"Siamo un po’ sorpresi del fatto che la Ferrari riesca ad introdurre aggiornamenti così consistenti. A mio parere presto finiranno i soldi, quelli previsti dal budget cap. Noi non possiamo farlo, non disponiamo di un margine sufficiente nel tetto di spesa per poter introdurre tante parti come fanno loro. Gli unici che non stanno rallentando il ritmo degli aggiornamenti sono quelli della Ferrari. A Montreal abbiamo introdotto un pacchetto importante e poi componenti minori e così Red Bull e McLaren. Solo la Ferrari sembra non avere limiti in questo senso", queste le parole pronunciate da Toto Wolff a margine del Gran Premio d'Austria nei confronti della Rossa di Maranello.
Fino al GP di Gran Bretagna infatti, numericamente parlando, la Ferrari ha introdotto 33 novità contro le 17 della Mercedes, tutte elencate e omologate da parte della FIA nei documenti ufficiali che vengono rilasciati ad ogni inizio weekend.
In un’intervista concessa al Corriere della Sera il team principal della Ferrari Frederic Vasseur non ha fatto finta di nulla e ha voluto rispondere per le rime al collega austriaco: "Quando me l’hanno raccontato pensavo fosse uno scherzo, ho trovato ironico che arrivasse proprio da Toto", ha dichiarato il francese, continuando poi: "Non mi è mai venuto in mente di calcolare né gli sviluppi né il budget della Mercedes, è compito della FIA. Non spreco energie e non sono affatto preoccupato riguardo ai piani della Ferrari".
"È tutto molto ironico. Quando è la Red Bull o la Mercedes a sviluppare, sono dei geni. Quando a farlo siamo noi, stiamo imbrogliando. Penso che vi dobbiate calmare con questo. Non abbiamo portato più parti della Red Bull o di qualsiasi altro team. Non so se fosse uno scherzo, ma se pensate che abbiamo superato il cost cap, per me si va in direzione di un’accusa di brogli".

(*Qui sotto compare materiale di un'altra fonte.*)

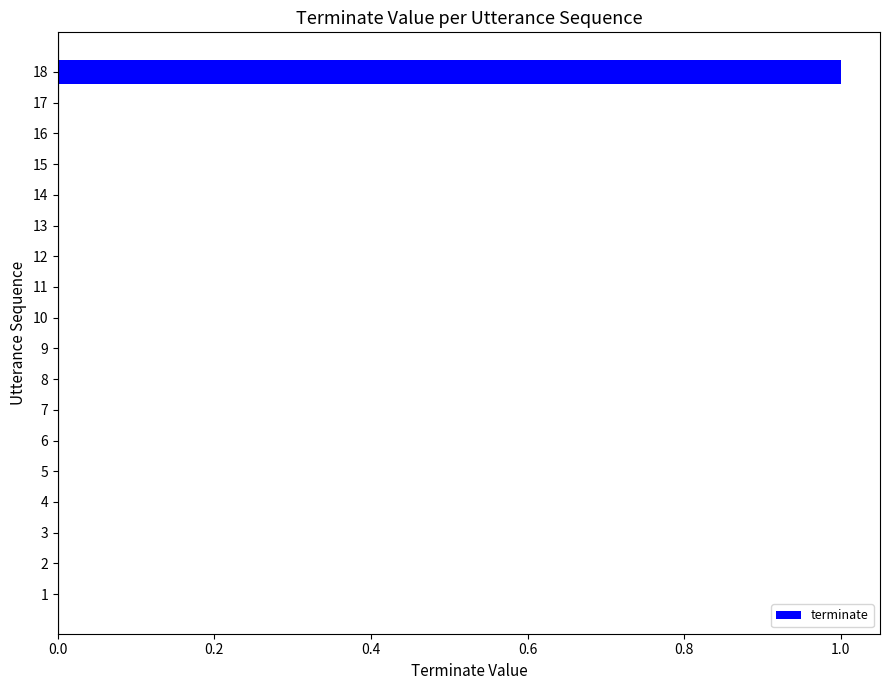

Count the number of data series in this chart.

1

Le dichiarazioni di Wolff hanno così irritato Vasseur, tanto da evitare un chiarimento tra i due a Silverstone. Parlando di questo il team principal della Rossa ha concluso dicendo: "Penso che sia stato meglio evitare di parlare". Infastidito dalla domanda del perché secondo lui la Mercedes abbia preso di mira la scuderia italiana, ha poi tagliato corto dicendo: "Se dovete chiedere qualcosa a Toto, andate da Toto e chiedetegli perché ha parlato di me. Non chiedetelo a me perché io non ne ho idea".